Once, a long time ago, the world had been full of color. But through the years of war, pollution, and control, the sky’s hues had been harvested, drained, and sold to the highest bidders. Now, all that remained was a bleak, empty gray. Except in one place.
“The Skyvault,” the woman murmured. “A relic from before.
Contained within it is the last true fragment of the sky’s color. And you are going to steal it for us.”
Myra had pulled of impossible heists before. But breaking into the Skyvault? This was a suicide mission.
And she had no choice.
The plan was simple, in theory. The vault was locked behind layers of security, hidden beneath the Elite Towers. Liza would infiltrate, extract the sky’s color, and hand it over. If she refused, the Lower States would suffer. Simple.
But Liza had never been good at following orders.
The night of the heist, she moved like a ghost through the Upper States, the prism hidden beneath her cloak. She bypassed the outer guards, scaled security walls, and slipped into the heart of one of the towers.
The vault shimmered before her, a glass chamber pulsing with the brightest, bluest light she had ever seen. It was beautiful, if not slightly intimidating. A fragment of the past, untouched by turmoil. For a moment, Liza could only bring herself to stare. This was the blue spoken of only in stories. A color stolen from the world. It felt like the only color truly worth fighting for.
She raised the prism, the device vibrating as it began to siphon the color. The blue swirled and twisted toward her—
And then, alarms.
The vault doors slammed shut. Liza’s heart pounded. She grabbed the prism and ran, guards swarming in from every direction behind her. She needed an exit. She needed—
A window.
Without thinking, she hurled herself toward the glass.
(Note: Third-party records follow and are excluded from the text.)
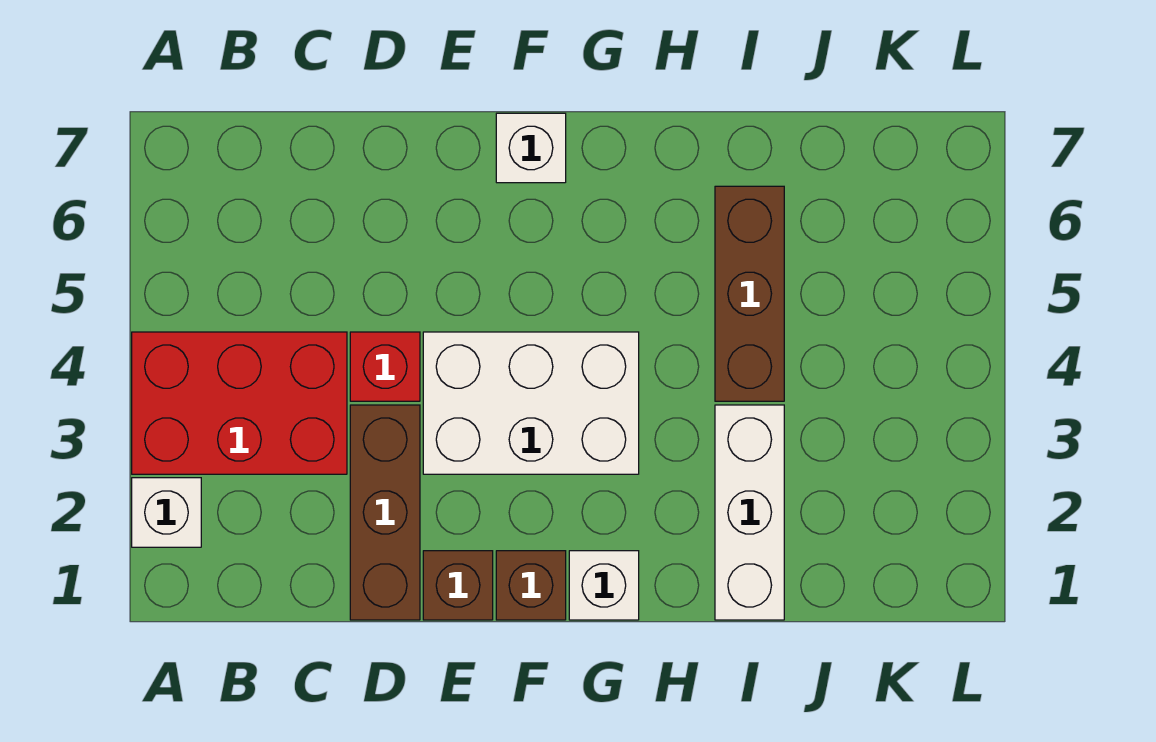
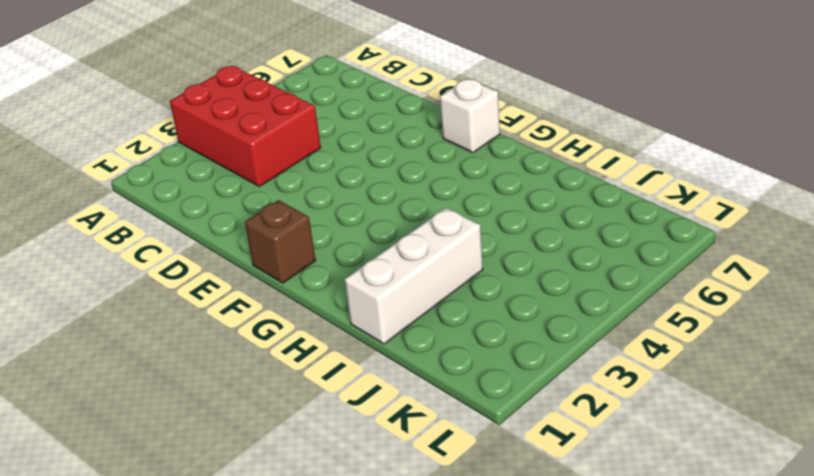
none -> white brick A2 level 1
none -> brown brick D1:D3 level 1

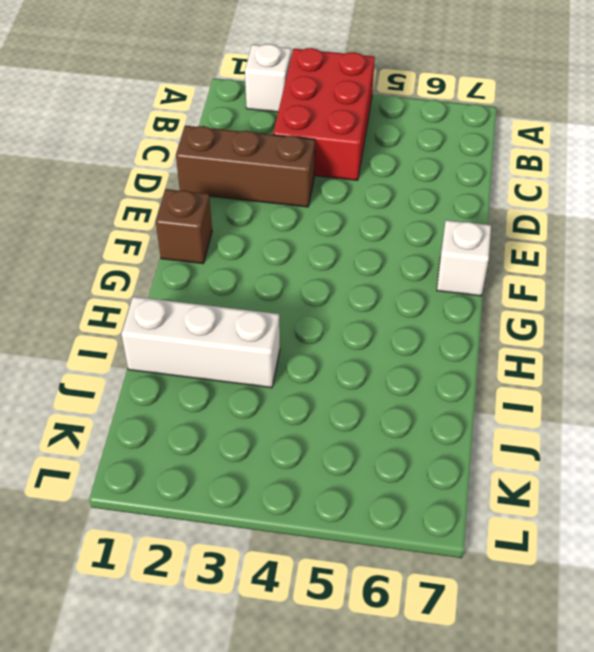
none -> red brick D4 level 1
none -> brown brick E1 level 1

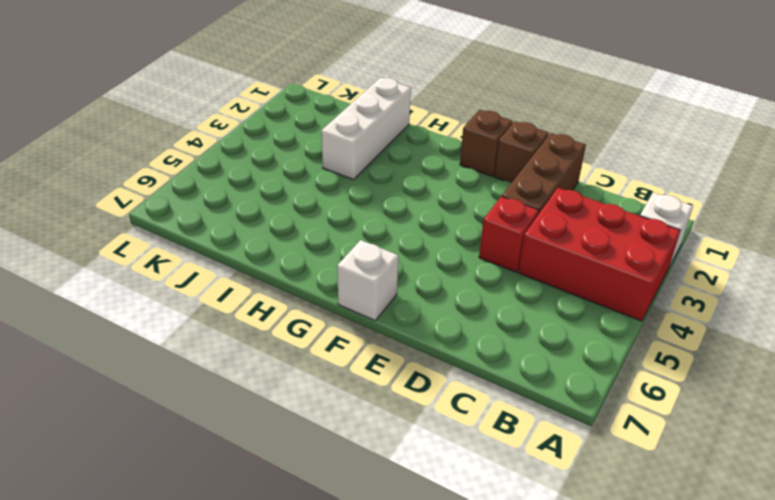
none -> white brick E3:G4 level 1
none -> white brick G1 level 1

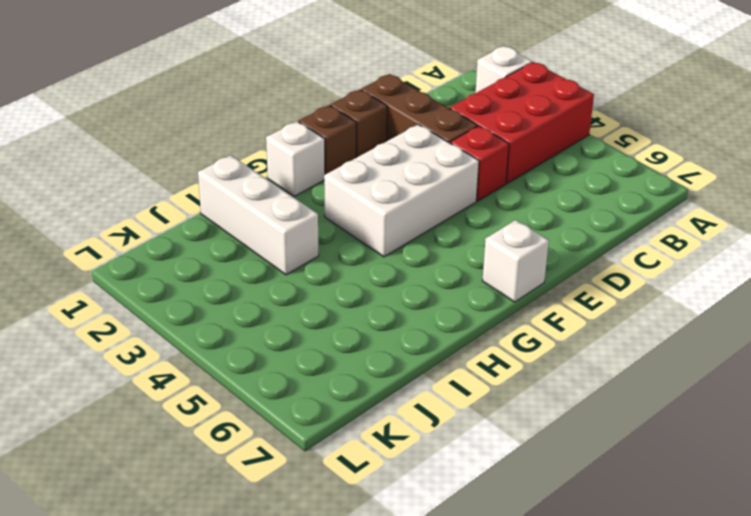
none -> brown brick I4:I6 level 1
It shattered around her as she plummeted downwards. The prism burned in her hand, the stolen sky roaring within it’s confines.
She opened her fingers.
The blue exploded outwards, rushing into the sky like a wave of uncontrolled power. IT spread, stretching across the heavens, painting the world in a hue long forgotten.
People looked up. They gasped. They cried. And some of them remembered.
The Elites screamed. Their monopoly on color—on power—slipping from their grasp right before their eyes.
And Liza? She fell, smiling, into the arms of a world she may very well have just saved. She didn’t know what the consequences would be, but she felt in every inch of her being that they would be worth it, no matter the cost.
There was something freeing about the feeling of hope that had been unleashed with that escaping color, and nothing had ever tasted quite so beautiful to Liza.
Because some things were never meant to be stolen. But rather to be shared.